Debt Relief Orders and Bankruptcy Explained
Debt Relief Order
A debt relief order is an order you can apply for if you can't afford to pay off your debts. It's granted by the Insolvency Service and can only be applied for online through an approved third party, or intermediary. An intermediary is usually a skilled debt adviser who has been given permission to complete the forms and give advice on debt relief orders. The order costs £90 and can provide a fresh start for someone, especially as they will have also been helped to understand how to manage their money going forwards when talking with the intermediary.
A debt relief order usually lasts for a year and during that time, none of the applicant’s creditors will be able to take action against them to get their money back. At the end of the year, the debts listed in the order will be written off.
You can only apply for a debt relief order if you meet certain conditions. These are when:
- you have qualifying debts of £30,000 or less. These debts must be of a certain type and include credit cards, overdrafts, rent, utilities, telephone, council tax, hire purchase and buy now, pay later agreements
- you have spare available income of £50 or less a month after paying your normal household expenses
- the things you own (your assets) and any savings are worth £300 or less. However, if you have a motor vehicle, this must be worth £1,000 or less unless it has been specially adapted because you have a physical disability. You must not own a house.
- in the last 3 years you must have lived, had a property or carried on a business in England or Wales.
All debt relief orders are published on the Individual Insolvency Register. The register is available to the public. Names and addresses remain on the register for 15 months.

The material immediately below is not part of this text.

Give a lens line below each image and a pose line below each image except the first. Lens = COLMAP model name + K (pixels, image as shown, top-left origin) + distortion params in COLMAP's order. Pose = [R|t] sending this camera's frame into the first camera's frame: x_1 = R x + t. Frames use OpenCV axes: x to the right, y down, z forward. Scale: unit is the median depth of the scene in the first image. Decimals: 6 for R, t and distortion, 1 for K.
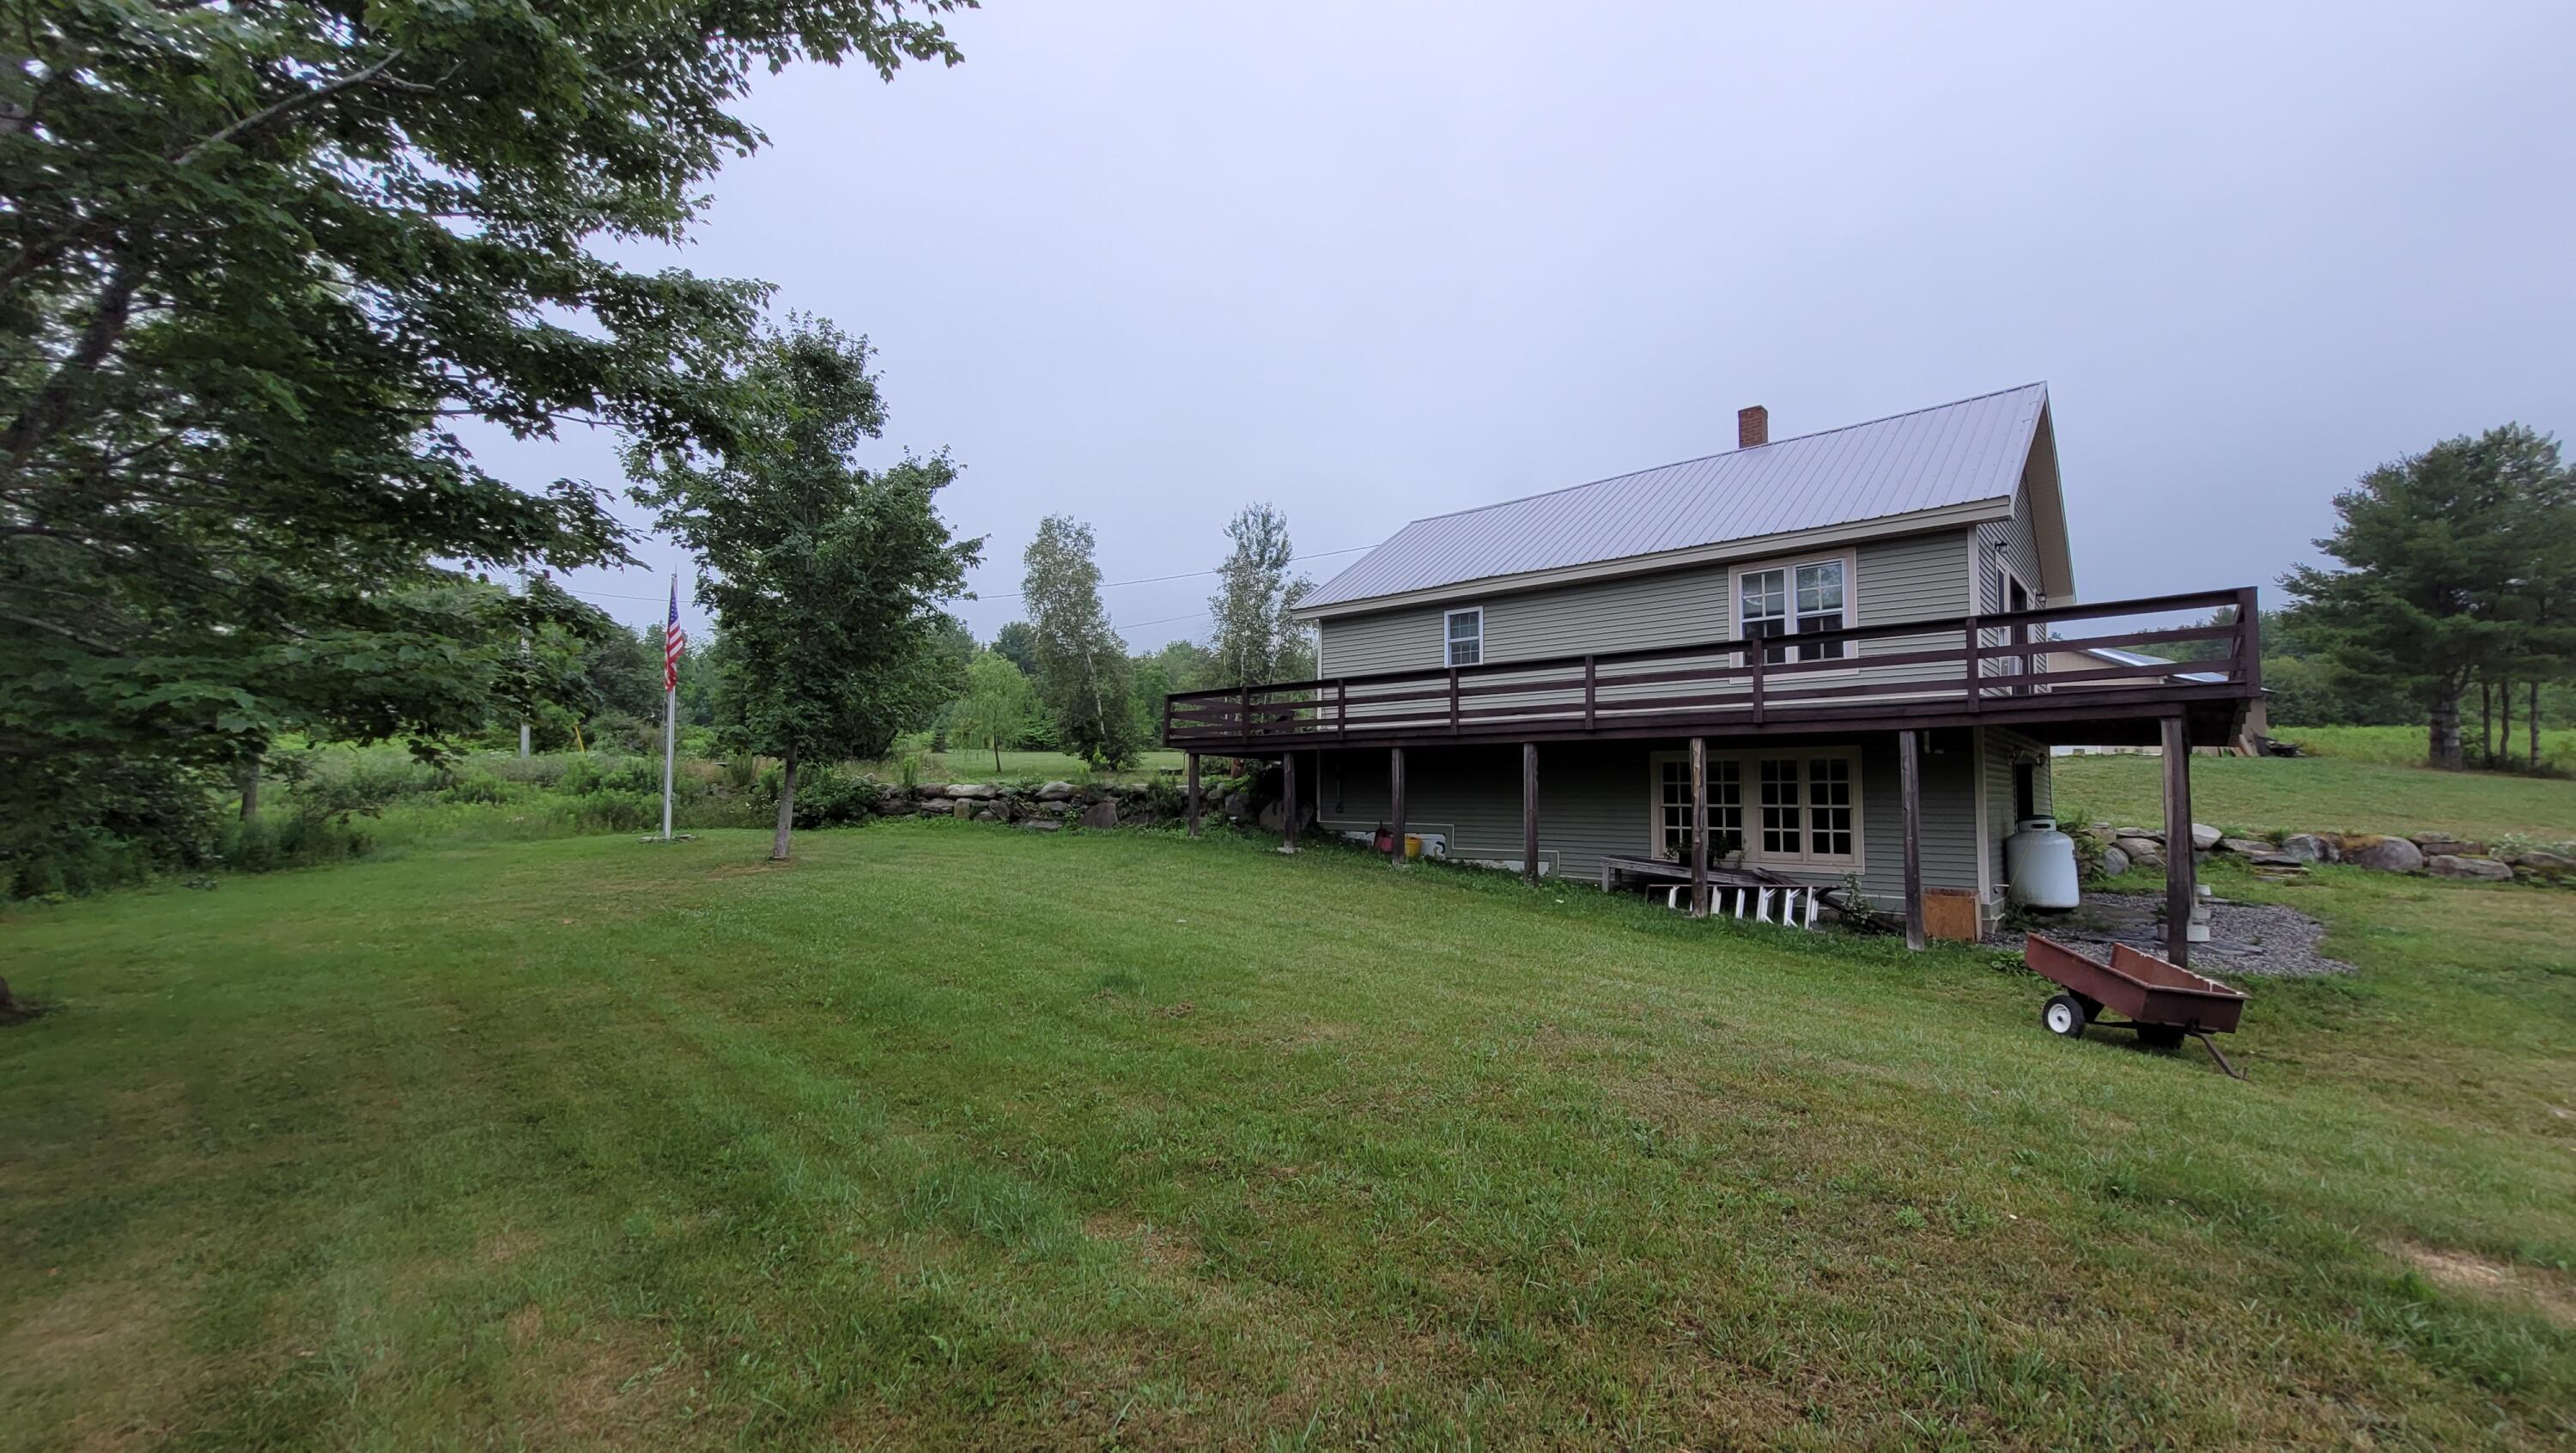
lens RADIAL K [[1014.6, 0, 1283.2], [0, 1014.6, 736.5], [0, 0, 1]] dist [-0.000736, -0.000132]
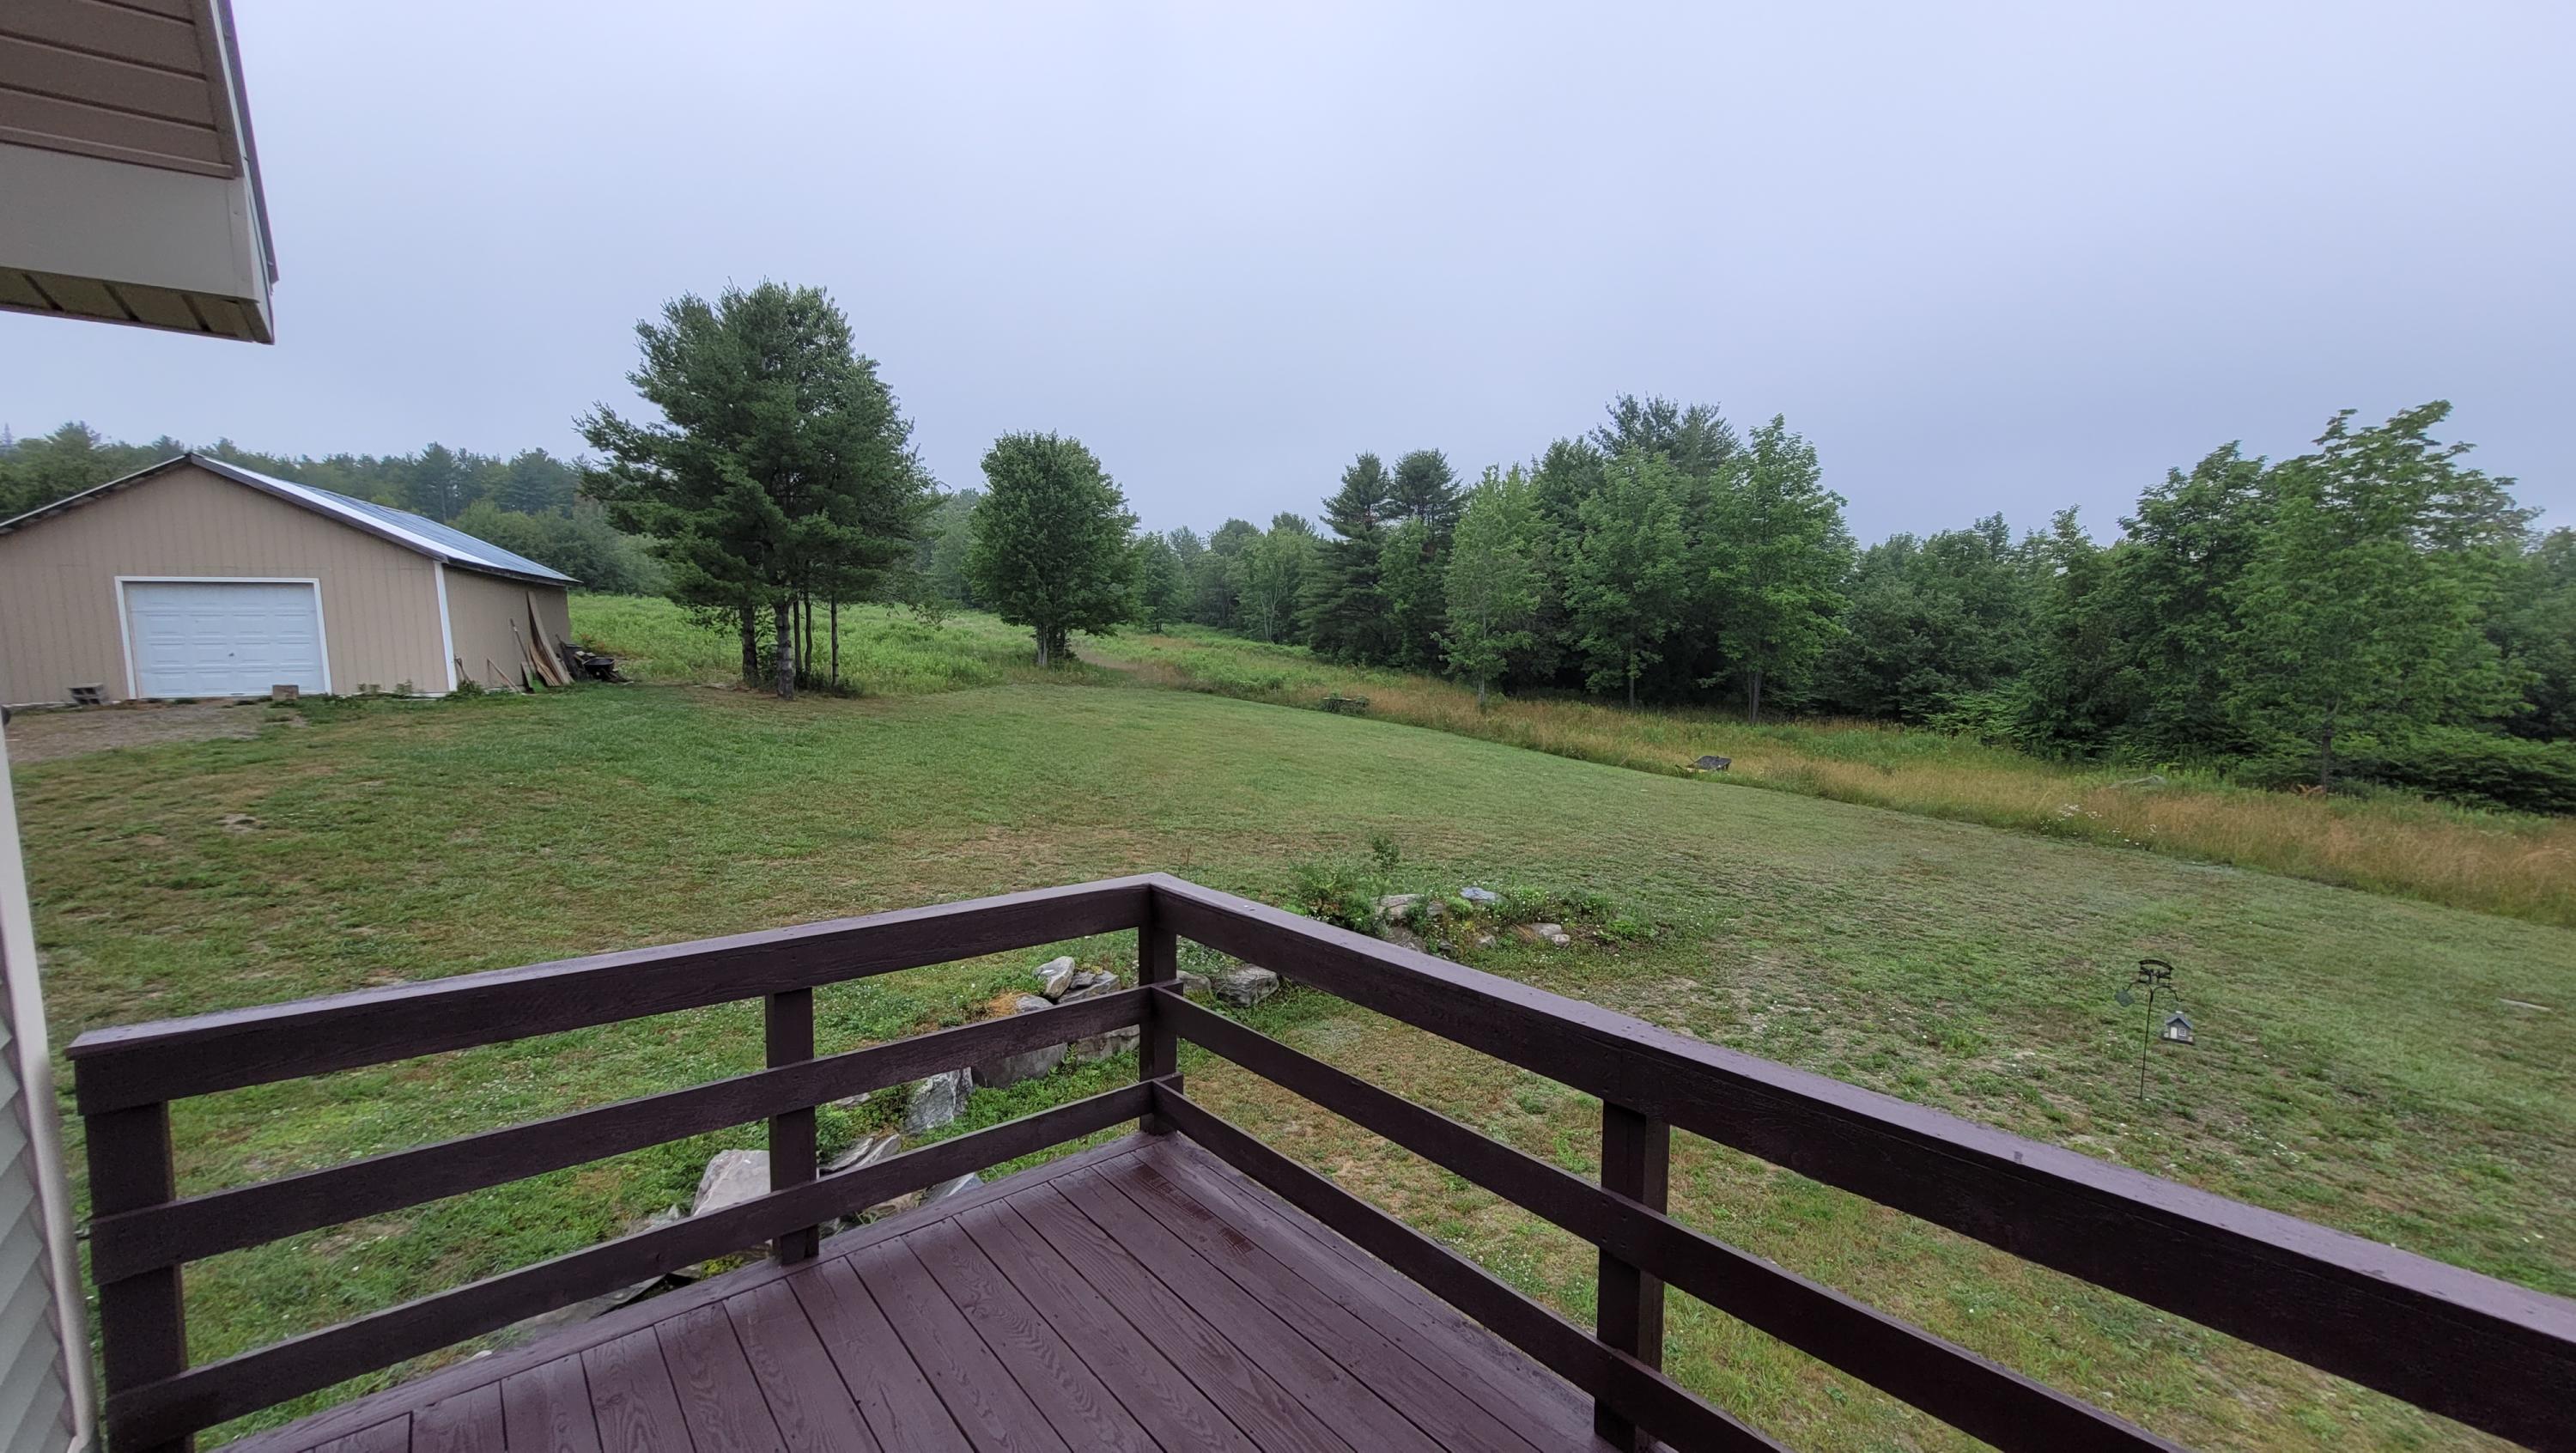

They will also appear on the individual’s credit file for six years.
Bankruptcy is a court order that you can apply for if you are in debt. Someone you owe money to can also apply to make you bankrupt even if you don't want this. It costs £680 to apply for bankruptcy.
Once made bankrupt, an official called the Official Receiver takes control of the individual’s money and property, and deals with their creditors. When the bankruptcy order is over, the individual can make a fresh start and the money owed is usually written off, in many cases, after just one year.
Some advantages of going bankrupt are:
- pressure is taken off you because you don't have to deal with your creditors
- you are allowed to keep certain things, like household goods and a reasonable amount to live on
- creditors have to stop most types of court action to get their money back following a bankruptcy order (but in some cases the bailiffs may still be able to take your belongings away)
- the money you owe can usually be written off.
Some of the disadvantages of going bankrupt are:
- it will cost you up to £700 to go bankrupt. It can be more if, for example you use a solicitor
- whilst you are bankrupt, you can't apply for more credit
- if you own your own home, it might have to be sold. However, you may be able to apply to your local authority for re-housing
- some of your possessions might have to be sold. For example, you will usually lose your car and any luxury items you own
- some professions don't let people who have been made bankrupt carry on working
- if you own a business, it is more than likely that the Official Receiver will close down your business, dismiss your employees and sell off the assets
- going bankrupt can affect your immigration status
- you can't keep your bankruptcy private. Your details will be listed in the Insolvency Register, which people can access on the internet. Your case could also be published in your local newspaper if there are exceptional circumstances.
The bankruptcy record will stay on an individual’s credit reference file for six years.
As a charity we currently aren't able to support bankruptcy fees due to the fact that their cost is much higher than the maximum Acts 435 request amount.